Bloodline Sidney Sheldon

Elizabeth lay in her bed, fighting against sleep. Somehow it did not seem fair that she should be asleep while Rhys was being hunted. She visualized him being shot down on some cold dark street and she shuddered. She tried to keep her eyes open, but they were heavy weights, and the instant they closed she began to feel herself sinking down, down, into a soft cushion of nothingness.

 

 

Sometime later she was awakened by the screams.

 

 

CHAPTER 53

 

Elizabeth sat up in bed, her heart beating wildly, not knowing what it was that had awakened her. Then she heard it again. An eerie, high-pitched scream that seemed to come from right outside her window, the sound of someone in the agony of death. Elizabeth arose and stumbled over to the window and looked out into the night. It was a landscape by Daumier, lit by a chill winter moon. The trees were black and stark, their branches whipped by a wild wind. In the distance, far below, the sea was a boiling caldron.

The scream came again. And again. And Elizabeth realized what it was. The singing rocks. The scirocco had risen in intensity and was blowing through them, making that terrible keening sound, over and over. And it became Rhy’s voice she was hearing, crying out for her, begging her to help him. She could not stand it. She covered her ears with her hands, but the sound would not go away.

Elizabeth started toward the bedroom door, and she was surprised at how weak she was. Her mind was hazy with exhaustion. She walked out into the hallway and started down the stairs. She felt dazed, as though she had been drugged. She tried to call out to Detective Campagna, but her voice was a hoarse croak. She kept descending the long flight of stairs, fighting to keep her balance. She called aloud, “Detective Campagna.”

There was no answer.
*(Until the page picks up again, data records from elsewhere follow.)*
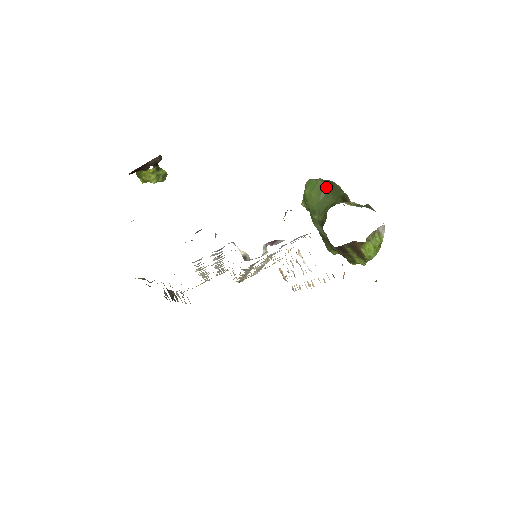
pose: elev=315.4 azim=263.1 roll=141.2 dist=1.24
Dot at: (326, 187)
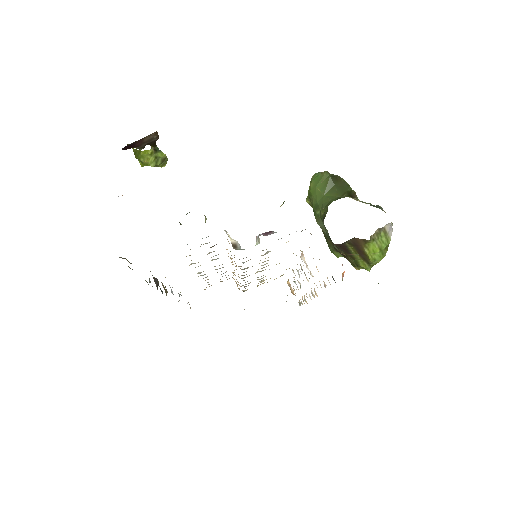
Dot at: (332, 181)
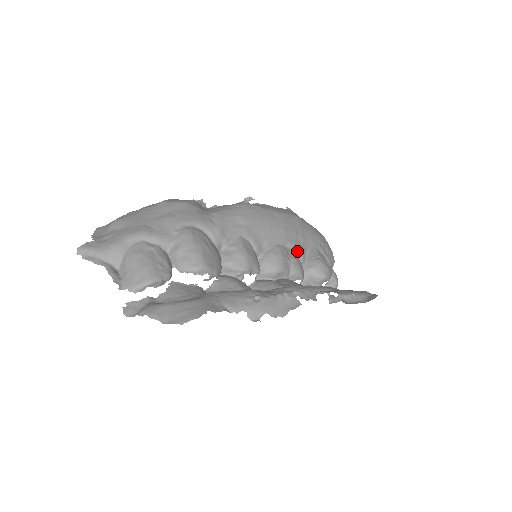
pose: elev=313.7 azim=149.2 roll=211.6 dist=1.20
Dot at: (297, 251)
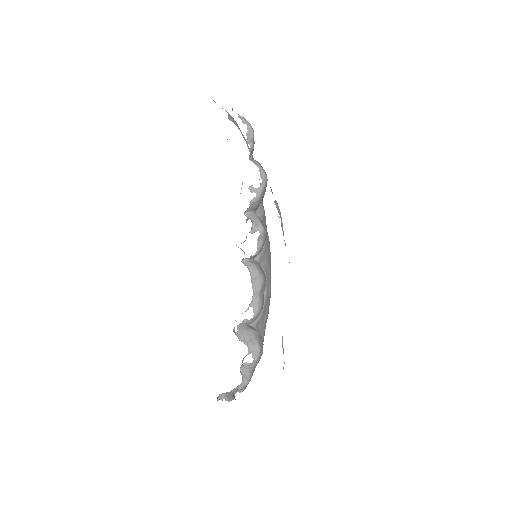
Dot at: (262, 310)
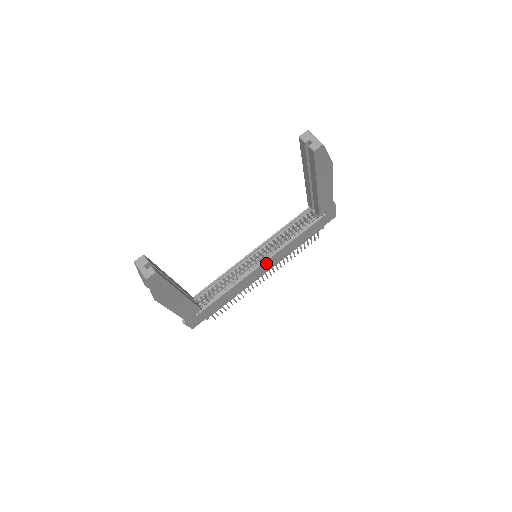
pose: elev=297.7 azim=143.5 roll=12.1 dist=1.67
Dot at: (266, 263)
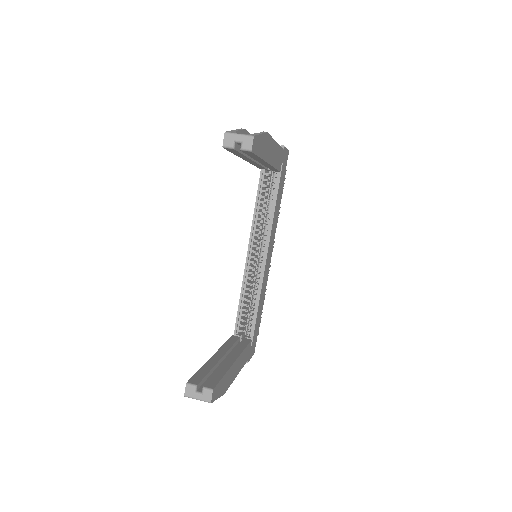
Dot at: (268, 252)
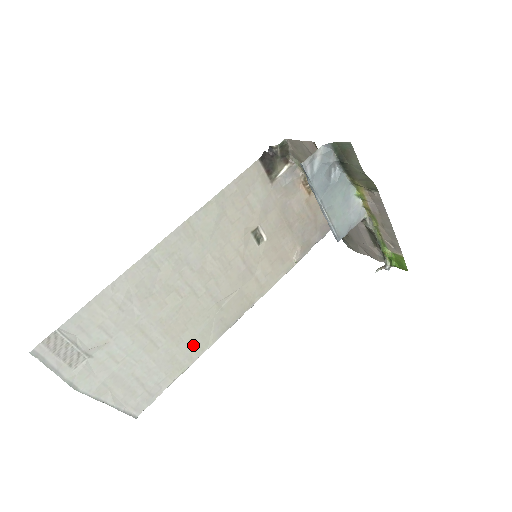
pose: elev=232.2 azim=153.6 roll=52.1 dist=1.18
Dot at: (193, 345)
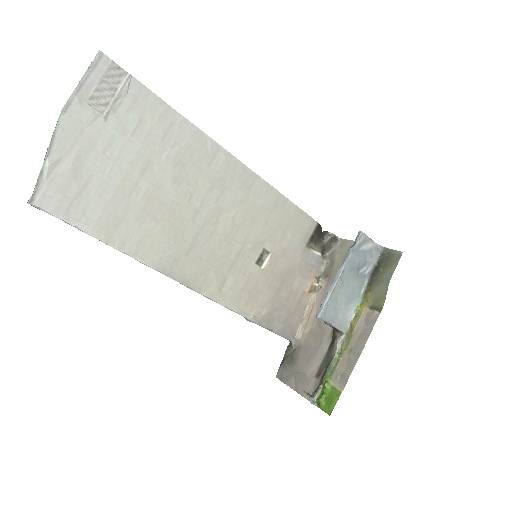
Dot at: (140, 239)
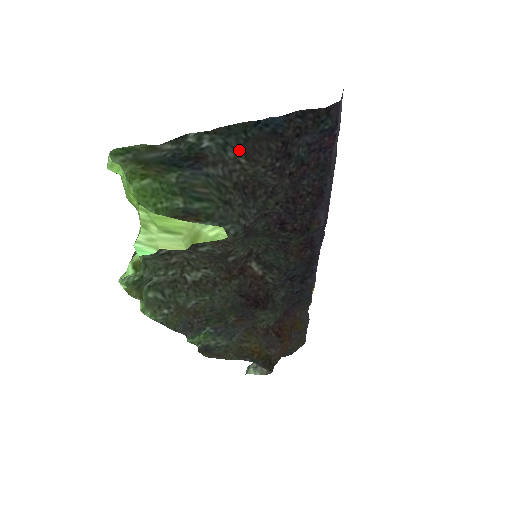
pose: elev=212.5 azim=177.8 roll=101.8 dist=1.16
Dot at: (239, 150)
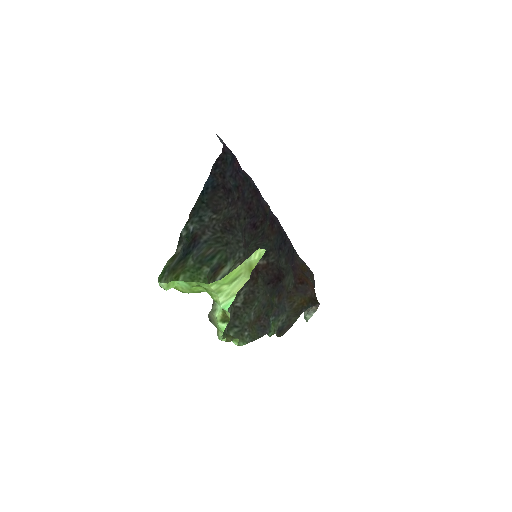
Dot at: (208, 213)
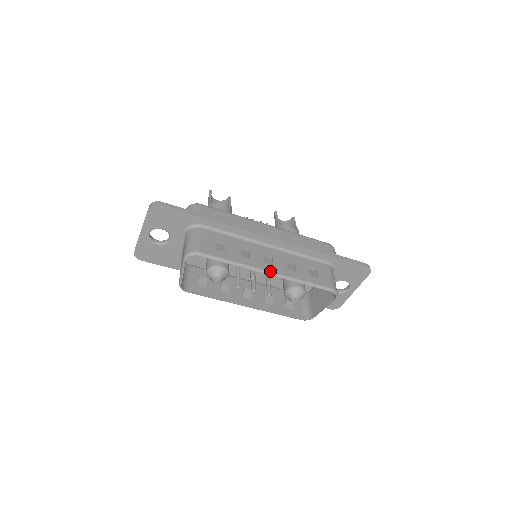
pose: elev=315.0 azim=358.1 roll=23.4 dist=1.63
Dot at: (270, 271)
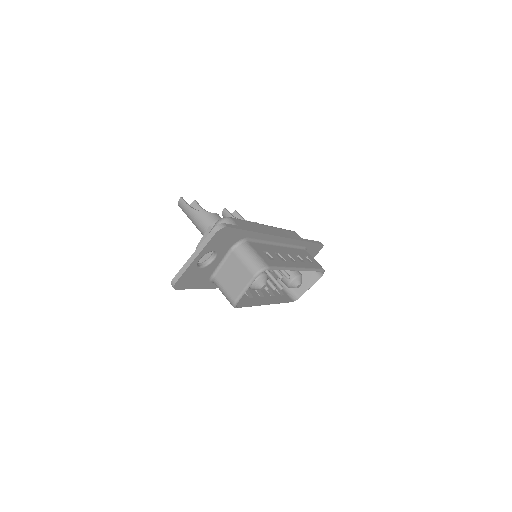
Dot at: (300, 267)
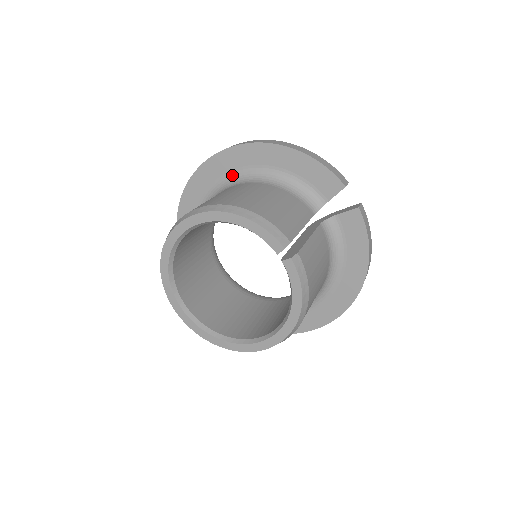
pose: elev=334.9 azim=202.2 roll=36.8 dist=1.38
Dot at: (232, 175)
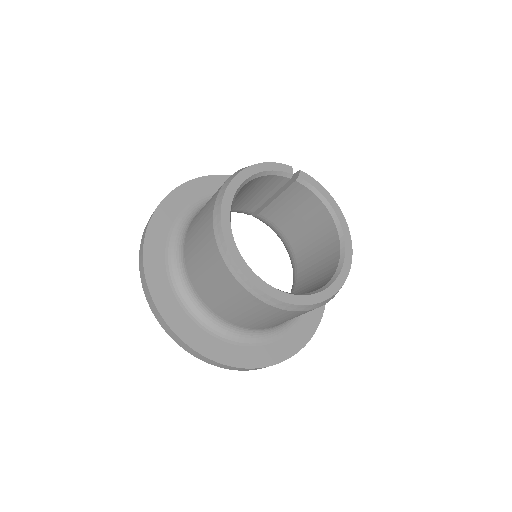
Dot at: (175, 229)
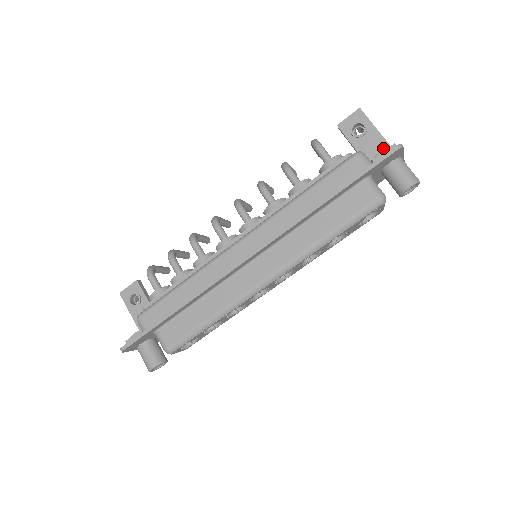
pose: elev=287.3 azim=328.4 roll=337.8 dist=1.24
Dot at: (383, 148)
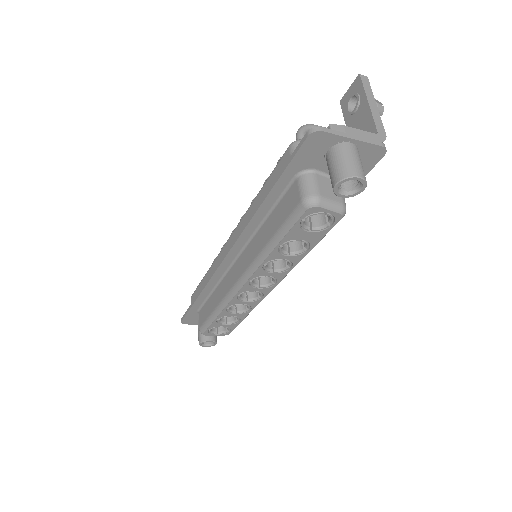
Dot at: (368, 127)
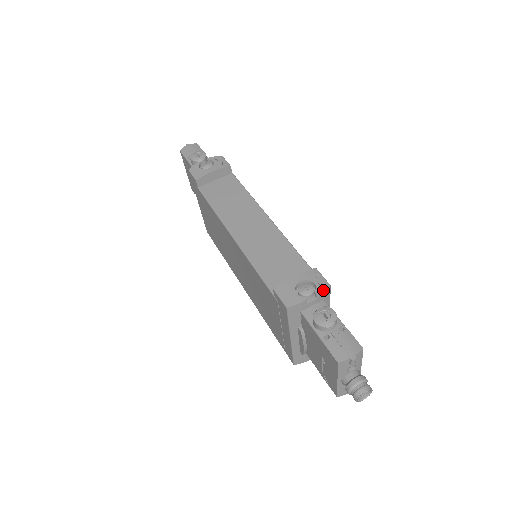
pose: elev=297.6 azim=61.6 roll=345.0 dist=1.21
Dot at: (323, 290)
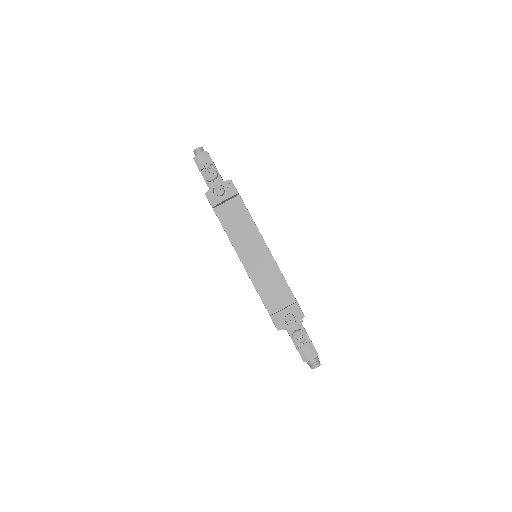
Dot at: occluded
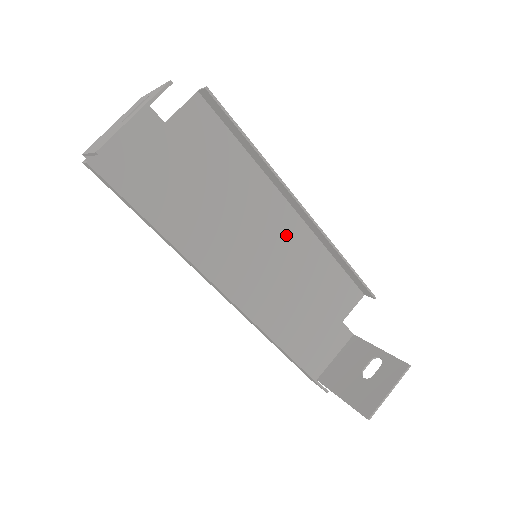
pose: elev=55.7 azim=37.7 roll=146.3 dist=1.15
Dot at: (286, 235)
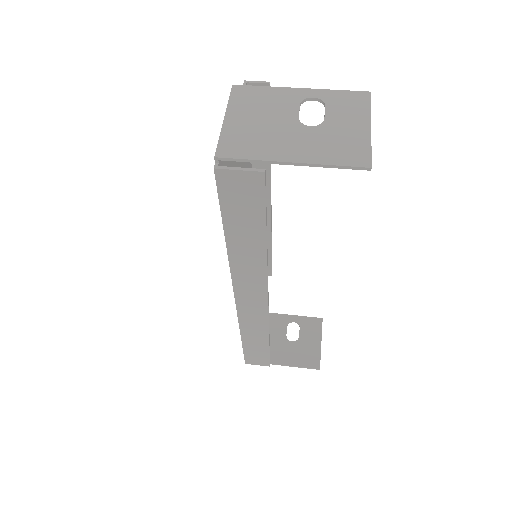
Dot at: occluded
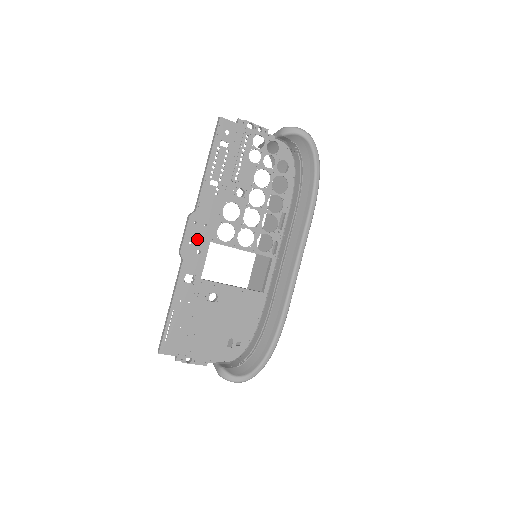
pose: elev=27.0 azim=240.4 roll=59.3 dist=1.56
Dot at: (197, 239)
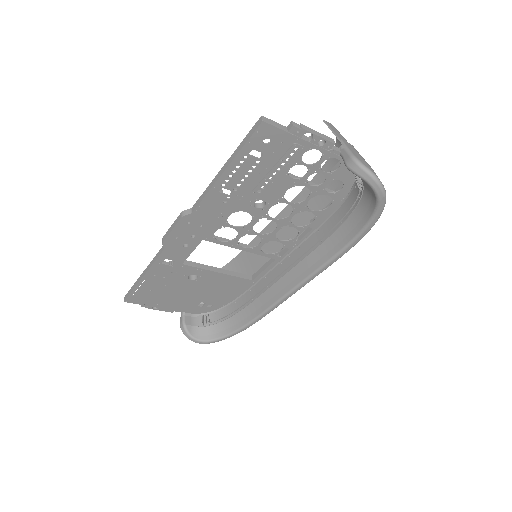
Dot at: (187, 236)
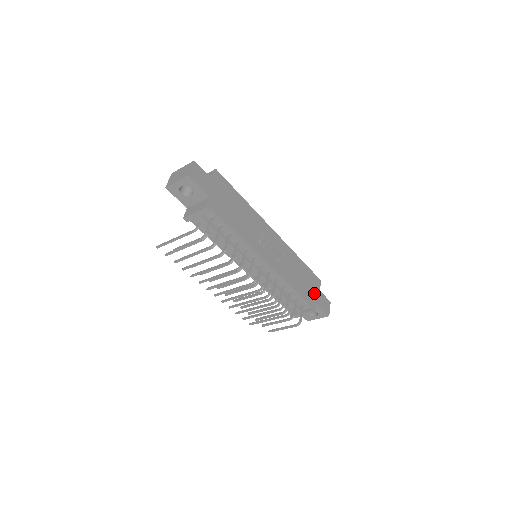
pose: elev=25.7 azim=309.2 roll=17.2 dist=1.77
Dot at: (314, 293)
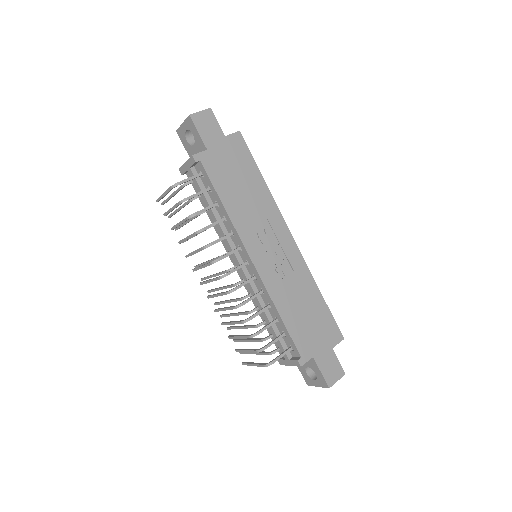
Dot at: (318, 344)
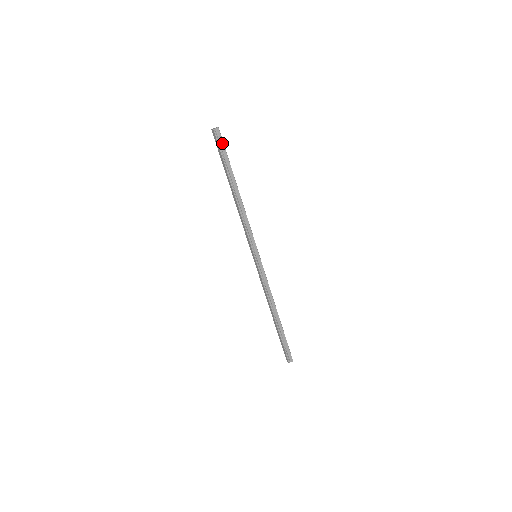
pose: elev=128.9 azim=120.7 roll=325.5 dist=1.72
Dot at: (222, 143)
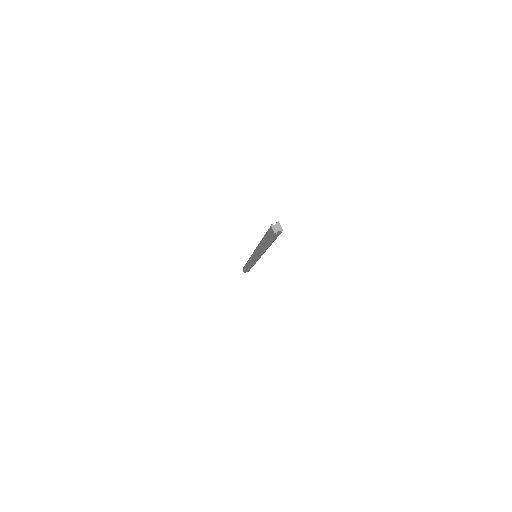
Dot at: (277, 236)
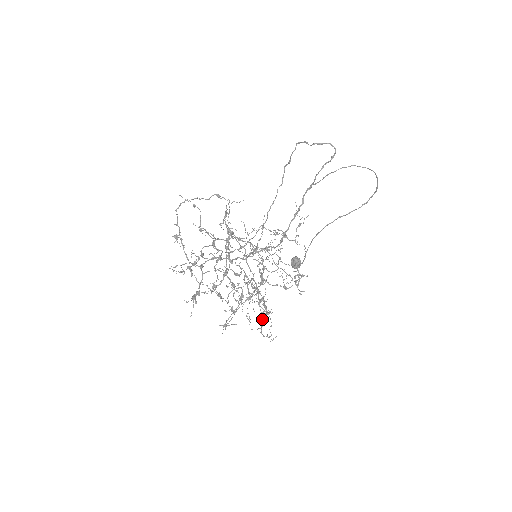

Elizabeth stumbled into the living room. He was not there. She moved from room to room, holding on to furniture to keep from falling down.

Detective Campagna was not in the house.

She was alone.

 

 

Elizabeth stood in the hallway, her mind confused, trying to force herself to think. The detective had stepped outside to talk to the policemen in the patrol car. Of course that was it. She walked to the front door and opened it and looked outside.

No one was there. Only the black night and the screaming wind. With a growing feeling of fear, Elizabeth turned and made her way back to the study. She would call the polce station and find out what had happened. She picked up the telephone, and the line was dead.

It was at that instant that all the lights went out.

 

 

CHAPTER 54

 

In London, at Westminster Hospital, Vivian Nichols regained consciousness as she was being wheeled out of the operating room, down the long bleak corridor. The operation had taken eight hours. In spite of everything the skilled surgeons had been able to do, she would never walk again. She woke in agonizing pain, whispering Alec’s name over and over. She needed him, she needed to have him at her side, to have him promise that he would still love her.

The hospital staff was unable to locate Alec.

 

 

In Zurich, in the communications room of the Kriminal Polizei, an Interpol message was received from Australia. The former film purchasing agent for Roffe and Sons had been located in Sydney. He had died of a heart attack three days earlier. His ashes were being shipped home. Interpol had been unable to obtain any information regarding the purchase of the film. They were awaiting further instructions.

 

 

In Berlin, Walther Gassner was seated in the discreet waiting room of an exclusive private sanatorium in a pleasant suburb outside the city. He had been there, motionless for almost ten hours. From time to time a nurse or an attendant would stop by to speak to him and offer him something to eat or drink. Walther paid no attention to them. He was waiting for his Anna.